The Anti-DAESH fight has gained a new and critical dimension with the Mosul war. DAESH militants’ determination and resistance to withdrawing from the city reveals the importance of Mosul, which is the capital of fake caliphate of DAESH in Iraq. Previously, the organization abandoned many cities in the region even without clashing. It never remained in a war if it foresaw that it would lose. Despite its initial victories, Mosul-based clashes will last longer than expected.

It was a common view that, unlike previously, DAESH would remain on the defensive instead of attacking. Initially, the organization created fear and panic among civilians through arbitrary mass executions. It seems it pushed city dwellers to city centers to use them as a human shield in a possible urban war.

DAESH continues to manifest itself through counterattacks in unexpected places. In this way, for instance, it blocked the highway between Bagdad and Amman.
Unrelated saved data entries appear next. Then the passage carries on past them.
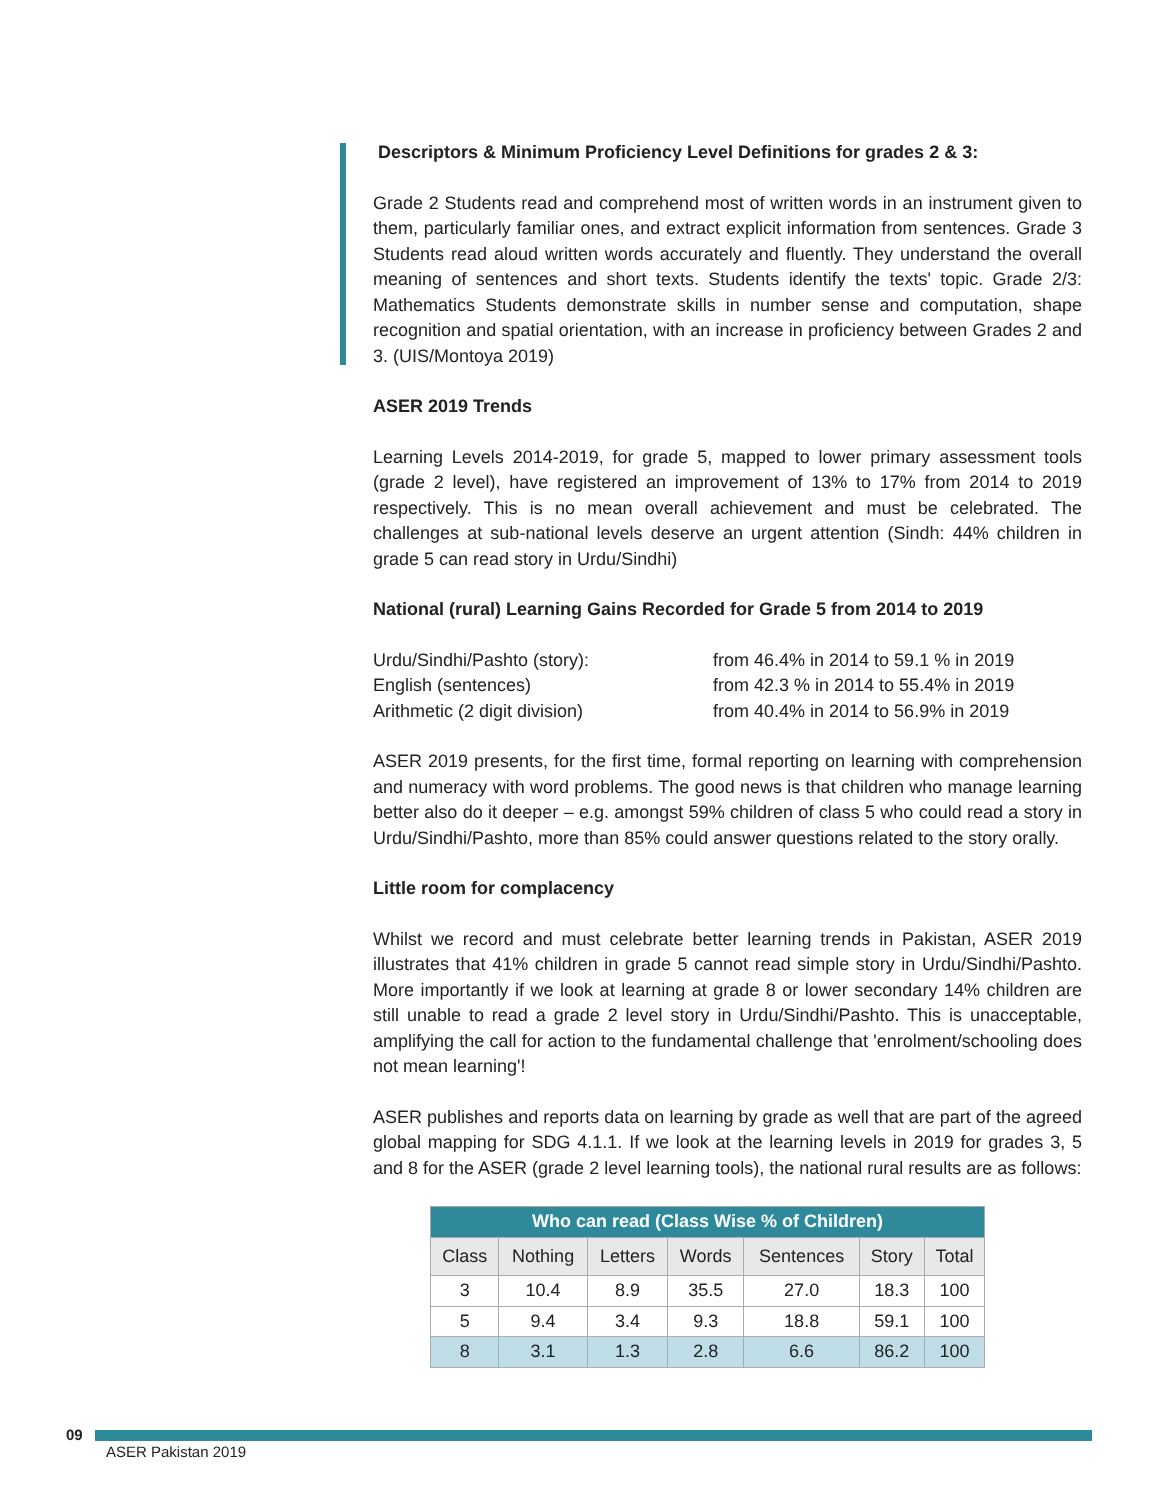Descriptors & Minimum Proficiency Level Definitions for grades 2 & 3:
Grade 2 Students read and comprehend most of written words in an instrument given to them, particularly familiar ones, and extract explicit information from sentences. Grade 3 Students read aloud written words accurately and fluently. They understand the overall meaning of sentences and short texts. Students identify the texts' topic. Grade 2/3: Mathematics Students demonstrate skills in number sense and computation, shape recognition and spatial orientation, with an increase in proficiency between Grades 2 and 3. (UIS/Montoya 2019)
ASER 2019 Trends
Learning Levels 2014-2019, for grade 5, mapped to lower primary assessment tools (grade 2 level), have registered an improvement of 13% to 17% from 2014 to 2019 respectively. This is no mean overall achievement and must be celebrated. The challenges at sub-national levels deserve an urgent attention (Sindh: 44% children in grade 5 can read story in Urdu/Sindhi)
National (rural) Learning Gains Recorded for Grade 5 from 2014 to 2019
Urdu/Sindhi/Pashto (story): from 46.4% in 2014 to 59.1 % in 2019
English (sentences) from 42.3 % in 2014 to 55.4% in 2019
Arithmetic (2 digit division) from 40.4% in 2014 to 56.9% in 2019
ASER 2019 presents, for the first time, formal reporting on learning with comprehension and numeracy with word problems. The good news is that children who manage learning better also do it deeper – e.g. amongst 59% children of class 5 who could read a story in Urdu/Sindhi/Pashto, more than 85% could answer questions related to the story orally.
Little room for complacency
Whilst we record and must celebrate better learning trends in Pakistan, ASER 2019 illustrates that 41% children in grade 5 cannot read simple story in Urdu/Sindhi/Pashto. More importantly if we look at learning at grade 8 or lower secondary 14% children are still unable to read a grade 2 level story in Urdu/Sindhi/Pashto. This is unacceptable, amplifying the call for action to the fundamental challenge that 'enrolment/schooling does not mean learning'!
ASER publishes and reports data on learning by grade as well that are part of the agreed global mapping for SDG 4.1.1. If we look at the learning levels in 2019 for grades 3, 5 and 8 for the ASER (grade 2 level learning tools), the national rural results are as follows:
| Who can read (Class Wise % of Children) | | | | | | |
| --- | --- | --- | --- | --- | --- | --- |
| Class | Nothing | Letters | Words | Sentences | Story | Total |
| 3 | 10.4 | 8.9 | 35.5 | 27.0 | 18.3 | 100 |
| 5 | 9.4 | 3.4 | 9.3 | 18.8 | 59.1 | 100 |
| 8 | 3.1 | 1.3 | 2.8 | 6.6 | 86.2 | 100 |
09
ASER Pakistan 2019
With the start of the Mosul operation, it unexpectedly activated its sleeper cells in Kirkuk.

Everyone is certain that DAESH will be ultimately removed from Mosul, but when this will take place remains uncertain. Kurdish military experts I interviewed said this will happen in six months at the earliest, while they expect a civilian massacre in the worst case scenario. Motivated by the upcoming presidential elections, US says the removal will happen in two months – which is not realistic at all.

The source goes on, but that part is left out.